It’s hard to find a naysayer regarding Wal-Mart’s (WMT) stock these days. Even Jim Cramer launched WMT as a top pick last week. Following Wal-Mart’s annual shareholder meeting last Friday, Credit Suisse and Lehman Brothers continued the lovefest:
…Friday’s message at the annual meeting was clear. Wal-Mart is now on the offensive and has a clear sense of what it wants to accomplish going forward as it tries its best to stay ahead of events.

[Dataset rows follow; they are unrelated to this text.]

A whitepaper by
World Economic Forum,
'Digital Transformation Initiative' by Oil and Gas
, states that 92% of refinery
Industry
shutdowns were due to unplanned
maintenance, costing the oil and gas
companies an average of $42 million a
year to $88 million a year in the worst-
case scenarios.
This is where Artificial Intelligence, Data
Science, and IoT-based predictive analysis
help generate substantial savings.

Disciplined approach is starting to pay off. Wal-Mart’s message on Friday mirrors the sentiments of last fall’s meeting. After being first revealed eight months ago, Wal-Mart’s capital and operating disciplines are now in place and are starting to show tangible results. These include an improved inventory position, a more thoughtful store capital spending strategy, and a coherent/relevant marketing program that compliments a merchandising strategy that is more similar to the times of the company’s current customer base.
We believe that WMT’s clear pricing message and strong value proposition are helping the company gain share of wallet with existing customers and attract new customers to the store. In addition, better merchandising and improved presentation, especially in home and apparel, should drive comparable store sales going forward.
Credit Suisse maintains OUTPERFORM, target $60. Lehman Brothers maintains BUY, target $67.